Like FSD they will have to prove themselves to multiple levels of government before they are permitted to perform regulated and licensed functions. Electrician, Plumber, Civic Engineering, Certified Aircraft Mechanic, etc... There are known-unknowns that will have to be dealt with before a generic robot is permitted into a home and operate around children such as security hardening and physical safety. How much strength, bending and killing power will a generic robot be permitted to have? What is the most damage a hacker can do to adults and children via remote control of a robot? Will all robots be required to have a "safe word" that is hard wired into their firmware and a physical cut-off switch in a standard location?
There will be unknown-unknowns that pop up along the way slowing their progression. There is also the aspect of insurance and liability for generic robots operating in a commercial environment, proof of protection from IP theft, protection from take-over by competitors. There will be questions such as what is a robots responsibility if it observes a human in danger, a human breaking laws, another robot malfunctioning or harming a human and so on.
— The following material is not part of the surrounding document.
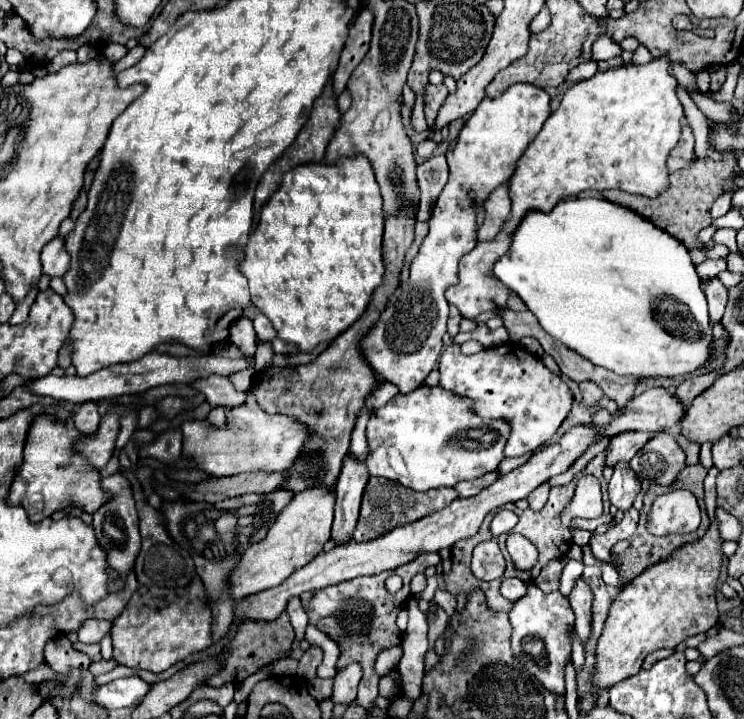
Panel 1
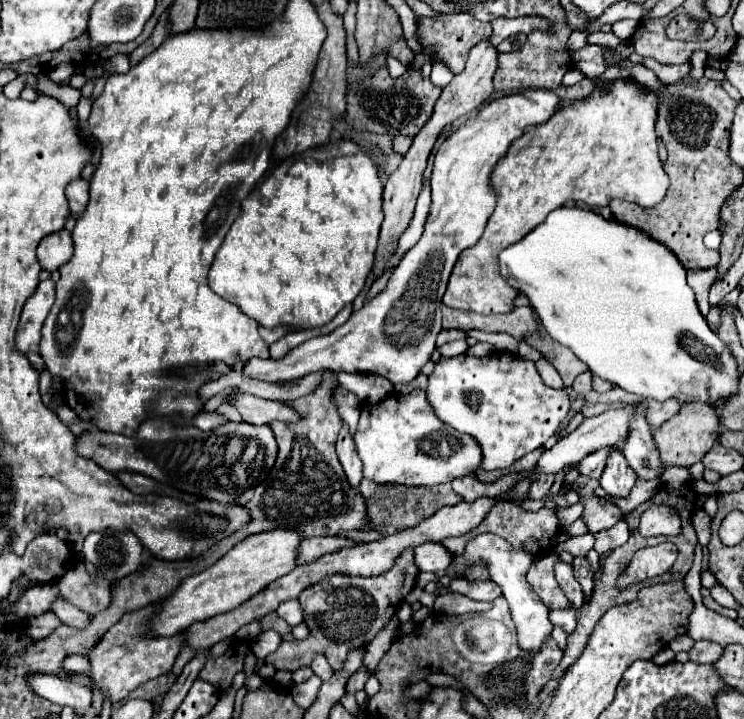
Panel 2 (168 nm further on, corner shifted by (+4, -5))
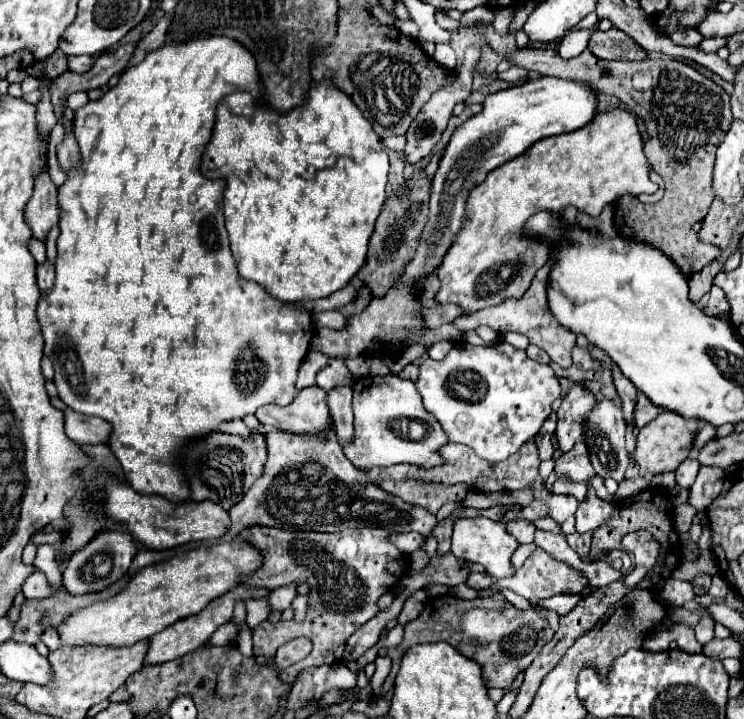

Will these robots be permitted to share everything they witness with a company and / or government? What privacy laws will exist? What happens if a robot starts to exhibit true sentience and not just mimicry of sentience like LLM's? Will their be a legal process to validate sentience? What rights will robots be afforded? Will sentient robots be given human rights? Will a marriage between a human and robot be legally recognized? If a robot breaks the law will it be punished or would that fall back to the corporation as a "industrial incident" of sorts? How will we determine the line between accident and remote assassination?
Yes I have watched iRobot way too many times and I have always enjoyed Isaac Asimov's works.
As for UBI, something has to pay for it. In the USA we already have a massive national debt and the petro dollar may not exist much longer the only thing allowing us to have such a massive dept. Do we cancel all existing welfare and related programs and consolidate them into UBI? Would that even begin to pay for such a universally applied program for hundreds of millions of people? I know people will suggest Robin Hood tactics like excessive taxes on the wealthy but that would be short lived even if it were ever approved. What would be the viable long term strategy?
Oh right, and there will still be a need for firefighters, law enforcement, medical response. Do we trust robots and their masters enough to have Robocops, ED-209's, Armadyne Corp. droids and all the other dystopian fictional robots regulating us humans? Corporations and their lobbyists make most of the laws.
Comment by fuzzfactor 1 day ago
Too late, they've already been consolidated in the complete opposite direction.